The Makefile includes more targets for managing and monitoring the setup:
make restart
make start
make stop
make down
make logs # shows logs for all containers
make logs container=api # shows logs for api container
make remove-build # removes the frontend production build volume
make mariadb # mariadb -u root -p
make db-drop-all # destroys the database schema
All application data is stored in the docker/data/
directory. The following command creates a timestamped zip-archive of docker/data/
and places it in docker/backup/
:
make backup
Configure the application by creating a .env
file in the docker folder with these environment variables:
-
CELERY_CONCURRENCY
Maximum number of concurrent transcriptions. -
JWT_SECRET_KEY
Secret for signing JWT tokens. Generate one usingopenssl rand -hex 32
. -
JWT_TOKEN_EXPIRY_HOURS
Token expiry time in hours, determining user login duration. -
PASSWORD_RESET_EXPIRY_MINUTES
Expiry time for password reset tokens in minutes. -
FILES_MAX_SIZE_BYTE
Upload file size limit in bytes e.g. 300 MB =$300 \times 2^{20}$ bytes. -
CONTACT_EMAIL
Contact email displayed on the help page and in emails. -
MARIADB_ROOT_PASSWORD
Password for the MariaDB database. -
MARIADB_USER
Username for MariaDB database access. -
MARIADB_PASSWORD
Password for MariaDB database access. -
MARIADB_DATABASE
Database name used by the application. -
REDIS_PASSWORD
Password for the Redis database.
Use pwgen -Bnc 40 3
to generate strong passwords for MariaDB and Redis.
-
CADDY_DOMAIN_NAME
Domain(s) for your application e.g."example.com www.example.com"

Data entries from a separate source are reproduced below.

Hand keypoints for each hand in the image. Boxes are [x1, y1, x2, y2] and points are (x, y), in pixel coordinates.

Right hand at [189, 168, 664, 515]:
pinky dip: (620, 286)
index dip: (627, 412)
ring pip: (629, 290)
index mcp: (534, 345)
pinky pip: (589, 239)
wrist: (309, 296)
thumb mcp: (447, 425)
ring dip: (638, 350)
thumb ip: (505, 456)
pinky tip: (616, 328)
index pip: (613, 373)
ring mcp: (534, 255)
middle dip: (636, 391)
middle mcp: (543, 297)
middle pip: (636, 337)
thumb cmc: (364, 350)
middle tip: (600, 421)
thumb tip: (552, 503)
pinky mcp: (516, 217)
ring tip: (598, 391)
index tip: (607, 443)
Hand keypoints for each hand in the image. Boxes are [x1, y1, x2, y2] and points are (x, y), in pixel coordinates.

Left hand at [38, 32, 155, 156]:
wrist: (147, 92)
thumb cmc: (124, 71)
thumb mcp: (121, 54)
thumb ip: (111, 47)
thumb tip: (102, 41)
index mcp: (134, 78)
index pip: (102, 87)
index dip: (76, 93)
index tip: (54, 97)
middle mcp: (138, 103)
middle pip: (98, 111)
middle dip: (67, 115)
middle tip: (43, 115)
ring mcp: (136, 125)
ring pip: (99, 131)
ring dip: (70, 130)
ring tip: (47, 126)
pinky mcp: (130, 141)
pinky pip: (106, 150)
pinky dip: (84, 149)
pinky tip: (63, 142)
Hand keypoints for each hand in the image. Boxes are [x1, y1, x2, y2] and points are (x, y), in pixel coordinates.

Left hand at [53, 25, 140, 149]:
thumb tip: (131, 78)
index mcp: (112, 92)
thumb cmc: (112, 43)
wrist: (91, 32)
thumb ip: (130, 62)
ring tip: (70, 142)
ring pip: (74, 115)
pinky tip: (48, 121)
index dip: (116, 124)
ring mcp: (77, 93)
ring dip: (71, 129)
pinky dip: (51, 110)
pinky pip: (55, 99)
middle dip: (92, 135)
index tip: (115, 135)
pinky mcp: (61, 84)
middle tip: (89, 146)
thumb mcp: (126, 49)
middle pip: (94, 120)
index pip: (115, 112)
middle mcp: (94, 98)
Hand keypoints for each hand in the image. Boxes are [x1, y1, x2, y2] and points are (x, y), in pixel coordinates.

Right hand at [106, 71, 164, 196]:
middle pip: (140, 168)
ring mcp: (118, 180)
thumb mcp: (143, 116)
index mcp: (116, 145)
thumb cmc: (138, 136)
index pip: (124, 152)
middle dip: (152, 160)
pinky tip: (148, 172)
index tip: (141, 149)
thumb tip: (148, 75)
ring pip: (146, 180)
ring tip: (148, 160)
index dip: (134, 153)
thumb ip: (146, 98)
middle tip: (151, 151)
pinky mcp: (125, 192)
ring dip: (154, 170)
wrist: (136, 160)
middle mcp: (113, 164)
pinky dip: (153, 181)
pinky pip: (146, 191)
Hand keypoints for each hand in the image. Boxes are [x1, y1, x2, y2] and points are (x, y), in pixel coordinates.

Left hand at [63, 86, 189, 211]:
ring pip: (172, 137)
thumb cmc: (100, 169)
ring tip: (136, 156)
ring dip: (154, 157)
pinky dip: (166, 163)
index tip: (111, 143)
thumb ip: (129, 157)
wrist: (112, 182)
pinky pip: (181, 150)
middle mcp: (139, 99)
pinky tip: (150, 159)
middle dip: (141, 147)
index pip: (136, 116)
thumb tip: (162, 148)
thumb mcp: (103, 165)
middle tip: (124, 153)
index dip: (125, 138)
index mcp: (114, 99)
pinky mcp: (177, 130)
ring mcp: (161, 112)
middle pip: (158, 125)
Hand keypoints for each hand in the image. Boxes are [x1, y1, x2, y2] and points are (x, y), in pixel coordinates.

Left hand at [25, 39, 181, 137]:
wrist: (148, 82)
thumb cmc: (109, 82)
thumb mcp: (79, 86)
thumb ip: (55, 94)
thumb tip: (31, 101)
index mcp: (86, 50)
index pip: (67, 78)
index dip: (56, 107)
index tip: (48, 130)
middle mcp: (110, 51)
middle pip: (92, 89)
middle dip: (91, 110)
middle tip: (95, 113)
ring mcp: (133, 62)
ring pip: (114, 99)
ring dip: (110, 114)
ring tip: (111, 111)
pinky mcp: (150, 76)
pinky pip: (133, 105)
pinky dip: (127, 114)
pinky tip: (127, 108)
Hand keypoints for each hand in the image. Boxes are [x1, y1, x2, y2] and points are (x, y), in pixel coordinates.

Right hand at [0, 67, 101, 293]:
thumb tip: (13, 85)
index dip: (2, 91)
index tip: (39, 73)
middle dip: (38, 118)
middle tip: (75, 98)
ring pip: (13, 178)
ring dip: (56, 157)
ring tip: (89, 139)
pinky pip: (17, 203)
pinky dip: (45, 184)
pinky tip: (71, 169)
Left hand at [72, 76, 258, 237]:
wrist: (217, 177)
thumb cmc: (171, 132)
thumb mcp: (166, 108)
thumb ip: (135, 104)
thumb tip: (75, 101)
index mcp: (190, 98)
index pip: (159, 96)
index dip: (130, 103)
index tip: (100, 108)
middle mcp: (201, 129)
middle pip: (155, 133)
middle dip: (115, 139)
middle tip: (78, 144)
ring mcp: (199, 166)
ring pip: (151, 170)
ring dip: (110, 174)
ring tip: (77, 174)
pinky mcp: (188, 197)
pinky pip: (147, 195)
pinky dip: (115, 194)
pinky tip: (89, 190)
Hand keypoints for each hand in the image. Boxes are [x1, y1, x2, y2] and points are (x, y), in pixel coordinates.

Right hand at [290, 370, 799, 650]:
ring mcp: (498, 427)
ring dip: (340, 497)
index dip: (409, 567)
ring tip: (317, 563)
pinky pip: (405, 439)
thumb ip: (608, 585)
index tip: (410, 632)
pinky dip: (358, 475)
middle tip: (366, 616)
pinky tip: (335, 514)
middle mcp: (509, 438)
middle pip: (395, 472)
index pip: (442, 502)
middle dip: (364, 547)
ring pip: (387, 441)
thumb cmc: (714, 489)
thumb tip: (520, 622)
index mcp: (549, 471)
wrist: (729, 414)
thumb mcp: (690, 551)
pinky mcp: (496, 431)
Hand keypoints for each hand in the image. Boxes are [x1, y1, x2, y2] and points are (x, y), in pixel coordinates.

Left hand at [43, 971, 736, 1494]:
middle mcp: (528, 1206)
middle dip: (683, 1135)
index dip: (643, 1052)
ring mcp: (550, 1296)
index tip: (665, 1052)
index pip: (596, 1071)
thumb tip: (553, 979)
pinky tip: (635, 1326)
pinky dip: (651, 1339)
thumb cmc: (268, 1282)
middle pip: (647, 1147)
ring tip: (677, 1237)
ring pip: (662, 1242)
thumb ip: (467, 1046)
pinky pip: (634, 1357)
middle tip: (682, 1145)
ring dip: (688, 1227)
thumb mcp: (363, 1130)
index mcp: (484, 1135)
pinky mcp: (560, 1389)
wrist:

. For multiple domains, enclose them in quotes and separate them with spaces. Certificates for your domains are automatically managed by caddy. -
BASE_URL
Base URL for generating email links e.g. https://www.example.com. -
EMAIL_HOST
Email server host. Usesmtp.mail.me.com
for iCloud andsmtp.gmail.com
for Gmail. -
EMAIL_PORT
Email server port. Use587
for iCloud and Gmail. -
EMAIL_USER
Username for the email server. -
EMAIL_PASSWORD
Password for the email server.
DEV_APP_PORT
Application's running port, defaults to 3000. A phpMyAdmin instance is running underphpmyadmin.localhost:{DEV_APP_PORT}
. There also is a mailcatcher reachable undermailpit.localhost:{DEV_APP_PORT}
.
This is only a brief overview of the application's features. For a more detailed look, just spin up the docker setup and check out the application yourself.
Files can be uploaded in various formats, including MP3, WAV, and OGG.
Alternatively, the integrated recorder can be used to record audio directly in the browser.
The progress of the transcriptions can be monitored in real-time. Optionally, users can be notified via email when a transcription is finished.
Transcriptions allow for several configurations. The Whisper model can be selected, speaker diarization can be enabled, and the number of speakers can be specified. Users can also opt-in to receive email notifications.
When speaker diarization is enabled, the transcription viewer allows users to playback speaker snippets. Transcripts can be exported as plain text, JSON, CSV, and Excel.
Administrators can monitor the system parameters in real-time, including CPU/GPU usage and RAM/VRAM consumption. Additionally, running transcriptions can be cancelled.
Users can be managed by administrators. New users receive an email with a link to set their password. Users can also reset their password via email.
Thanks to MJML, emails are designed in the application's theme and optimized for all devices.
The application is fully responsive and optimized for mobile devices.
In addition to the default dark mode, the application also supports a light mode.
This project is licensed under the AGPL-3.0. The key point: if you modify and use this code, especially in networked applications, those changes should be shared under the same license. It's about maintaining openness in software development. For exact terms refer to the LICENSE file.